Aujourd’hui, la question de la santé mentale est moins tabou qu’elle l’était. Cependant, certaines personnes ont toujours des craintes, selon M. Grégoire. « Dans une perspective de promotion, les employés ne veulent pas paraître faibles. Cette crainte, on ne pourra jamais l’enlever. Celui qui arrive comme agent-patrouilleur et qui vise le poste de directeur général, il a ses limitations. Cependant, celui qui veut avoir une belle carrière sans trop se maganer [va parler] », décrit l’agent qui a servi dans les corps policiers durant 38 ans. 

Patrice Grégoire, qui a occupé plusieurs postes dans sa longue carrière, s’implique dans La Vigile depuis une décennie. « Un jour, un agent de la paix à Montréal s’est retrouvé en petite boule dans une urgence. Son problème de dépendance était avancé. Sa famille ne croyait plus en lui et ne voulait pas aller le reconduire à Québec. Je suis allé chercher la personne et on s’est rendu de Montréal à Québec. Il a voulu changer d’idée quelques fois. Rendus dans le stationnement, on a été 45 minutes à réévaluer. C’est de mettre le genou par terre. C’est d’admettre que tu as un problème. Finalement, on a traversé le seuil de La Vigile. Je suivais la personne. Quand il a rencontré les autres qui étaient là, j’ai vu 1000 livres de briques tomber de ses épaules. Il était parmi les siens », raconte l’agent qui n’est pas thérapeute, mais qui se dit à l’écoute de son entourage. 

Patrick Bigras

Dans les dernières semaines, le suicide du policier Patrick Bigras a été très médiatisé.
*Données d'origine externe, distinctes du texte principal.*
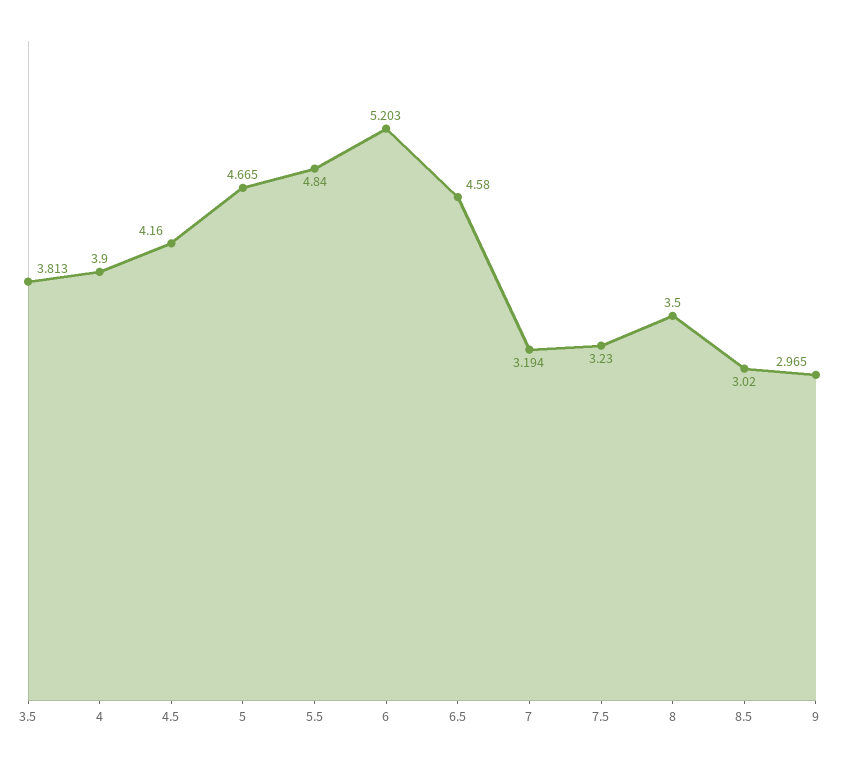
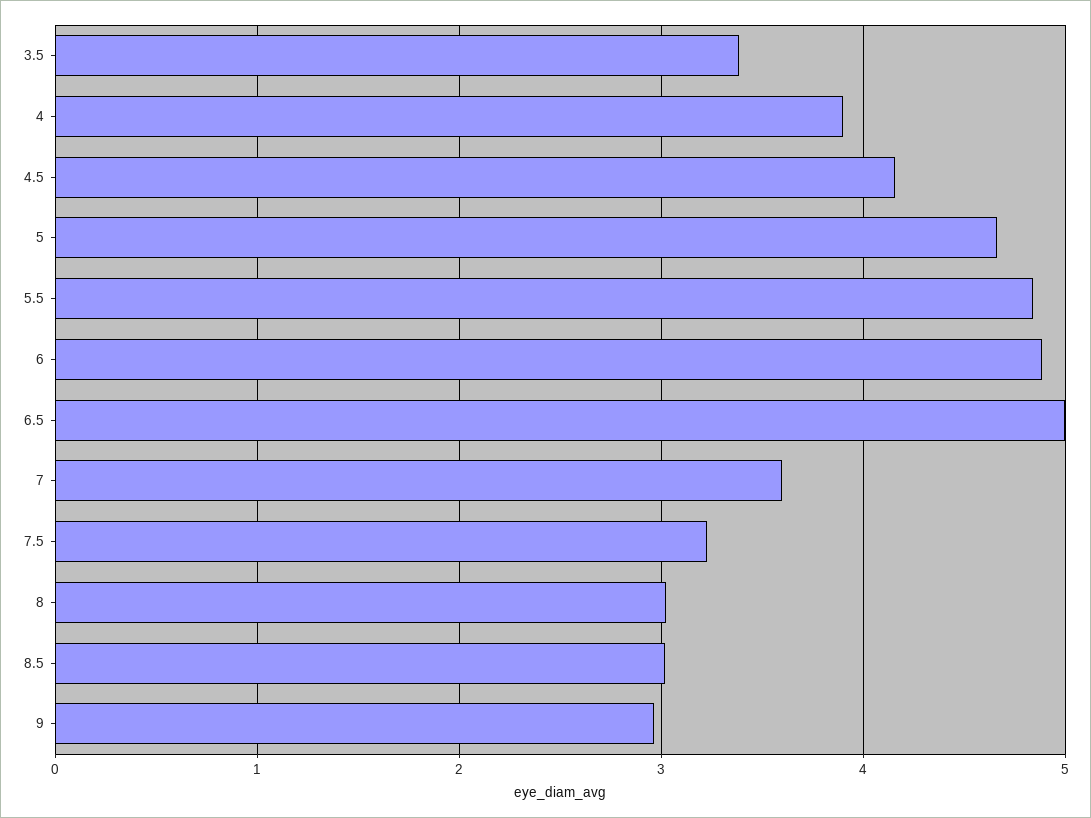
3.5: 3.813 -> 3.4
6: 5.203 -> 4.9
6.5: 4.58 -> 5
7: 3.194 -> 3.6
8: 3.5 -> 3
Alors patrouilleur, il avait découvert les corps des deux enfants du cardiologue Guy Turcotte, poignardés à plusieurs reprises. « Les huit policiers qui se sont enlevés la vie en 2017, on en a moins parlé, car il n’y avait pas l’événement Turcotte. Il n’y avait rien d’accrocheur. Si on avait eu un système de sentinelles équipé pour aller plus près de la personne qui a les genoux qui plient, ça aurait pu faire la différence. Prenons cette situation où il est maintenant trop tard et tentons de bâtir sur ce qui est arrivé », dit l’ancien policier, qui a été le diacre d’office aux funérailles de l’agent Bigras. 

Ce décès aura servi à parler de la santé mentale chez les policiers. « J’en ai vu qui se questionnaient. Ils en ont vécu autant sinon plus. Ils se demandent s’ils ne sont pas le prochain à chavirer comme ça », décrit l’ancien policier.

+ La Vigile

La Vigile, qui offre six programmes psychoéducatifs, est située à Beauport. La maison de thérapie compte plusieurs chambres. Si les policiers peuvent contribuer à même leur paie au financement de l’organisme sans but lucratif, des événements sont organisés afin de trouver de l’argent. À Sherbrooke, samedi matin dès 10 h, un rassemblement est prévu. Des témoignages de porteurs d’uniforme ayant bénéficié des services de La Vigile pourraient avoir lieu. Le rassemblement aura lieu au Army, Navy and Airforce au 300 rue St Francis. « Tous ceux qui sont solidaires aux porteurs d’uniformes sont les bienvenus », résume M. Grégoire.